4. This Court has also decided in Criminal Misc. Application No. 945 of 2005 decided on 5.5.2005 that it is not mandatory under Section 437(6) of the Code of Criminal Procedure on the part of the trial Court to enlarge the accused on bail, no sooner did, 60 days are over from the first date fixed for taking evidence in Criminal case, if other cogent and convincing reasons are recoded by the trial Court. This has also been followed in Criminal Misc. Application No. 15144 of 2007 by this Court decided on 5.2.2008.
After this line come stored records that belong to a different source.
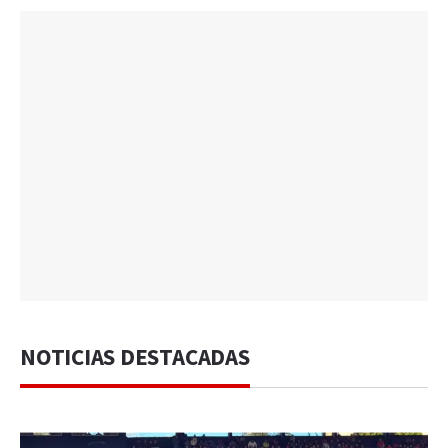
NOTICIAS DESTACADAS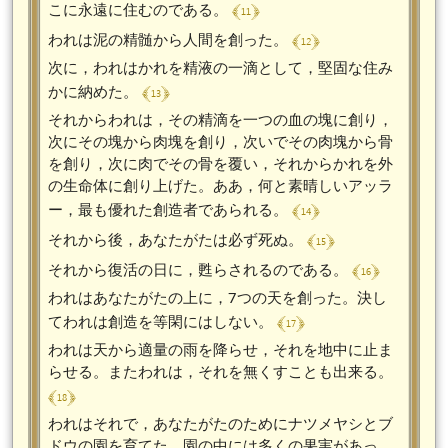
﴾ 11 ﴿
こに永遠に住むのである。
﴾ 12 ﴿
われは泥の精髄から人間を創った。
次に，われはかれを精液の一滴として，堅固な住み
﴾ 13 ﴿
かに納めた。
それからわれは，その精滴を一つの血の塊に創り，
次にその塊から肉塊を創り，次いでその肉塊から骨
を創り，次に肉でその骨を覆い，それからかれを外
の生命体に創り上げた。ああ，何と素晴しいアッラ
﴾ 14 ﴿
ー，最も優れた創造者であられる。
﴾ 15 ﴿
それから後，あなたがたは必ず死ぬ。
﴾ 16 ﴿
それから復活の日に，甦らされるのである。
われはあなたがたの上に，7つの天を創った。決し
﴾ 17 ﴿
てわれは創造を等閑にはしない。
われは天から適量の雨を降らせ，それを地中に止ま
らせる。またわれは，それを無くすことも出来る。
﴾ 18 ﴿
われはそれで，あなたがたのためにナツメヤシとブ
ドウの園を育てた。園の中には多くの果実があっ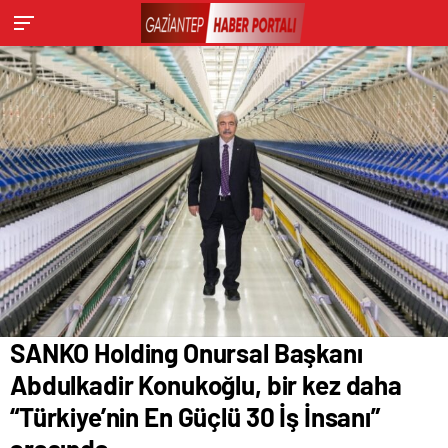
İnsanı” arasında
SANKO Holding Onursal Başkanı
Abdulkadir Konukoğlu, bir kez daha
“Türkiye’nin En Güçlü 30 İş İnsanı”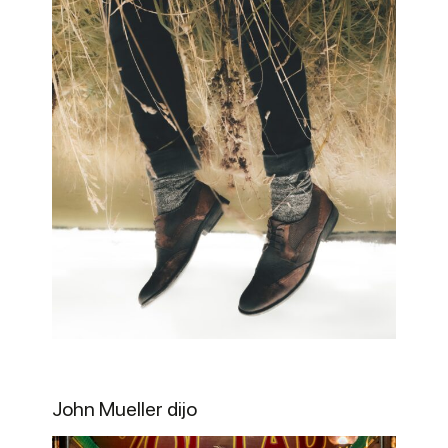
John Mueller dijo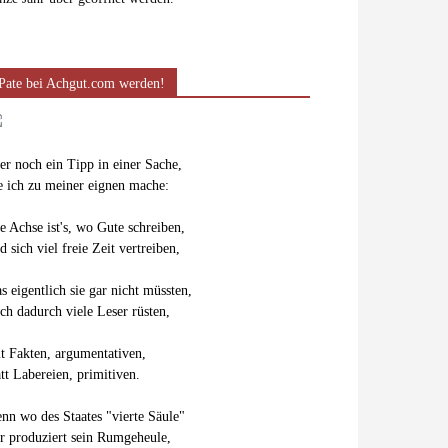
Pate bei Achgut.com werden!
er noch ein Tipp in einer Sache,
e ich zu meiner eignen mache:
e Achse ist's, wo Gute schreiben,
d sich viel freie Zeit vertreiben,
s eigentlich sie gar nicht müssten,
ch dadurch viele Leser rüsten,
t Fakten, argumentativen,
att Labereien, primitiven.
nn wo des Staates "vierte Säule"
r produziert sein Rumgeheule,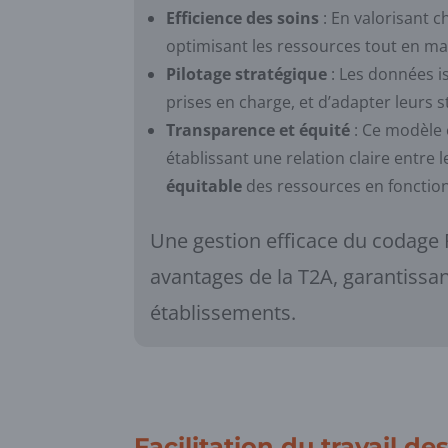
Efficience des soins
: En valorisant c
optimisant les ressources tout en mai
Pilotage stratégique
: Les données i
prises en charge, et d’adapter leurs
Transparence et équité
: Ce modèle 
établissant une relation claire entre
équitable
des ressources en fonction
Une gestion efficace du codage
avantages de la T2A, garantissa
établissements.
Facilitation du travail 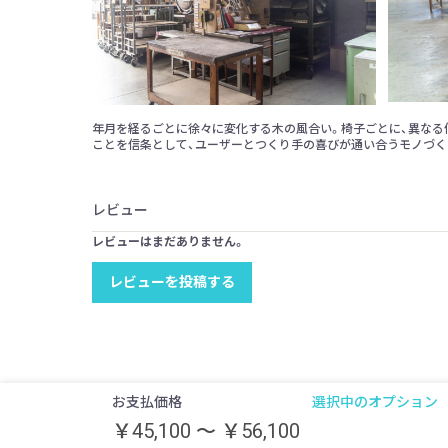
年月を経るごとに徐々に変化する木の風合い。椅子ごとに、異なる個
ことを信条として、ユーザーとつくり手の喜びが通い合うモノづく
レビュー
レビューはまだありません。
レビューを投稿する
お支払価格
選択中のオプション
￥45,100
～
￥56,100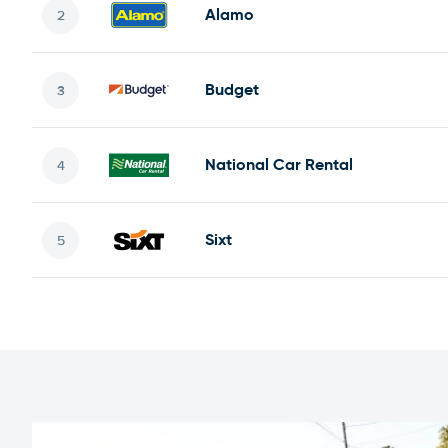
Alamo
Budget
National Car Rental
Sixt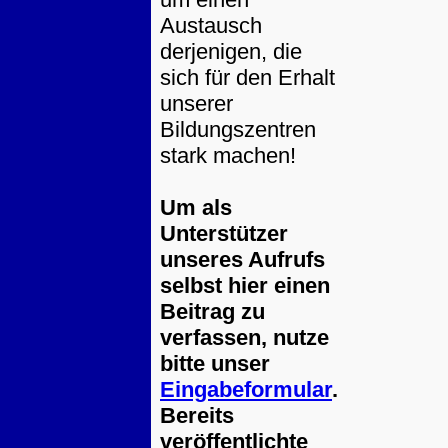
Austausch
derjenigen, die
sich für den Erhalt
unserer
Bildungszentren
stark machen!
Um als
Unterstützer
unseres Aufrufs
selbst hier einen
Beitrag zu
verfassen, nutze
bitte unser
Eingabeformular
.
Bereits
veröffentlichte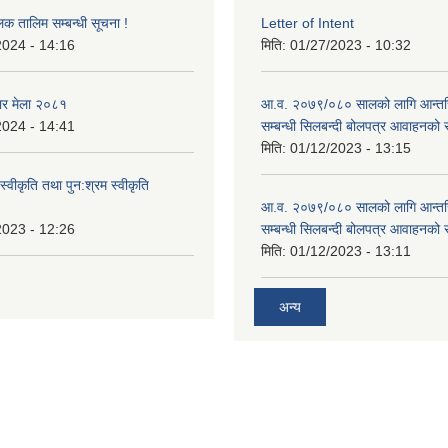
लक तालिम सम्बन्धी सूचना !
Letter of Intent
2024 - 14:16
मिति:
01/27/2023 - 10:32
ार मेला २०८१
आ.व. २०७९/०८० सालको लागि आन्तर
2024 - 14:41
सम्बन्धी सिलबन्दी बोलपत्र आवाहनको 
मिति:
01/12/2023 - 13:15
स्वीकृति तथा पुन:श्रम स्वीकृति
आ.व. २०७९/०८० सालको लागि आन्तर
2023 - 12:26
सम्बन्धी सिलबन्दी बोलपत्र आवाहनको 
मिति:
01/12/2023 - 13:11
अन्य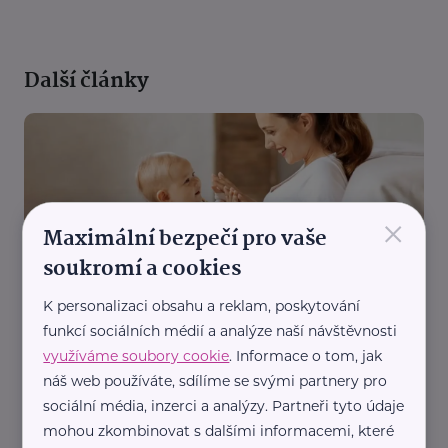
Další články
×
Maximální bezpečí pro vaše
soukromí a cookies
Reklama
Renomé Clinic
K personalizaci obsahu a reklam, poskytování
Jak zpevnit prsa po kojení? Cesta zpět k
funkcí sociálních médií a analýze naší návštěvnosti
sebevědomí
využíváme soubory cookie
. Informace o tom, jak
Kojení
Péče
Zdraví
Žena
náš web používáte, sdílíme se svými partnery pro
sociální média, inzerci a analýzy. Partneři tyto údaje
mohou zkombinovat s dalšími informacemi, které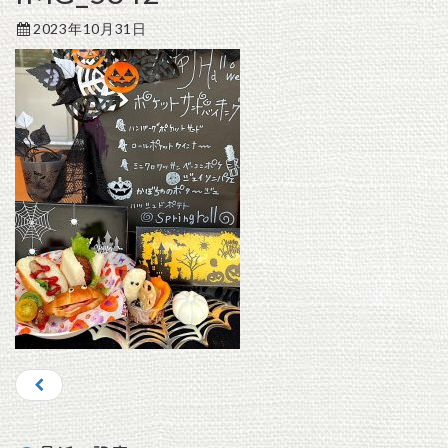
2023年10月31日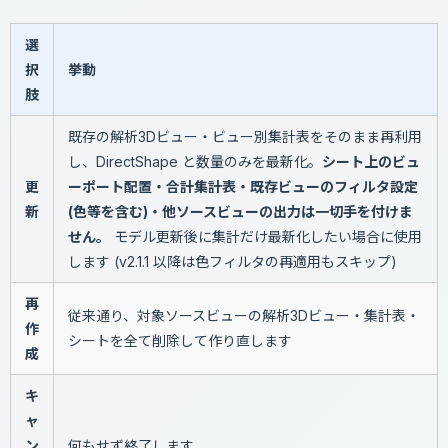
選
択
挙動
肢
既存の解析3Dビュー・ビュー別集計表をそのまま再利用
し、DirectShape と数量のみを最新化。
シート上のビュ
更
ーポート配置・合計集計表・既存ビューのフィルタ設定
新
(色等を含む)・他ソースビューの出力は一切手を付けま
せん。
モデル更新後に集計だけ最新化したい場合に使用
します (v2.1.1 以降は色フィルタの再適用もスキップ)
再
従来通り、対象ソースビューの解析3Dビュー・集計表・
作
シートを全て削除して作り直します
成
キ
ャ
ン
何もせず終了します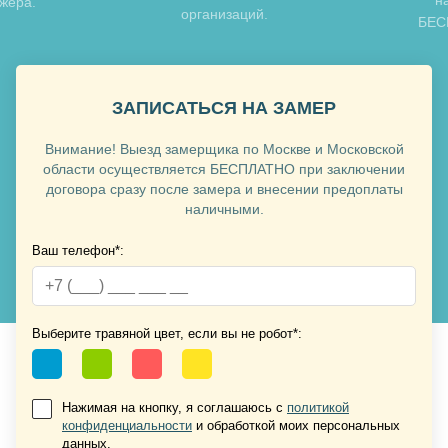
джера.
организаций.
БЕСП
Хочу такую
ЗАПИСАТЬСЯ НА ЗАМЕР
Внимание! Выезд замерщика по Москве и Московской
области осуществляется БЕСПЛАТНО при заключении
договора сразу после замера и внесении предоплаты
наличными.
Ваш телефон*:
Хочу такую
Хочу такую
Выберите травяной цвет, если вы не робот*:
Нажимая на кнопку, я соглашаюсь с
политикой
конфиденциальности
и обработкой моих персональных
данных.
5. Looking to the facts and circumstances of the present case, it appears that there are serious charges against the present applicant under Sections 406, 408 and 420 of Indian Penal Code. The first date of evidence was started by the prosecution witness on 25.6.2007 after fixation of the charge against the present applicant. Thereafter, as stated hereinabove, adjournment applications were preferred in the month of August as well as in the month of October. Meanwhile, examination-in-chief of the prosecution witness has been continued upto the end of September, 2007. Thus, for the reasons recorded by the learned Sessions Judge, Gandhinagar, I see no reason to enlarge the present application on bail under Section 6 of Sub-Section 437 of Criminal Procedure Code. There are valid reasons for rejecting bail application of the present applicant. Applicant/accused cannot be allowed to take benefit of his adjournment application. Accused is applying for adjournment and subsequently says now, 60 days are over from first date fixed for taking evidence and he must be enlarged on bail under Section 437(6) of Code of Criminal Procedure. This advantage of his own wrong, cannot be availed for getting bail under Section 437(6) of Code of Criminal Procedure. The order passed by the learned Sessions Court, Gandhinagar is absolutely true and correct in consonance with the provisions of Criminal Procedure Code, 1973. No error has been committed by the leaned Sessions Court, Gandhinagar in allowing Criminal Misc. Application preferred by the State bearing Criminal Misc. Application No. 566 of 2007 and correctly the order granting bail by the trial Court has been quashed. Accused is directed to surrender to judicial custody, if he has not availed bail under Section 439 of Code of Criminal Procedure.
6. As a cumulative effect of the aforesaid facts, reasons and judicial pronouncement, there is no substance in the present application. Hence, the same is dismissed.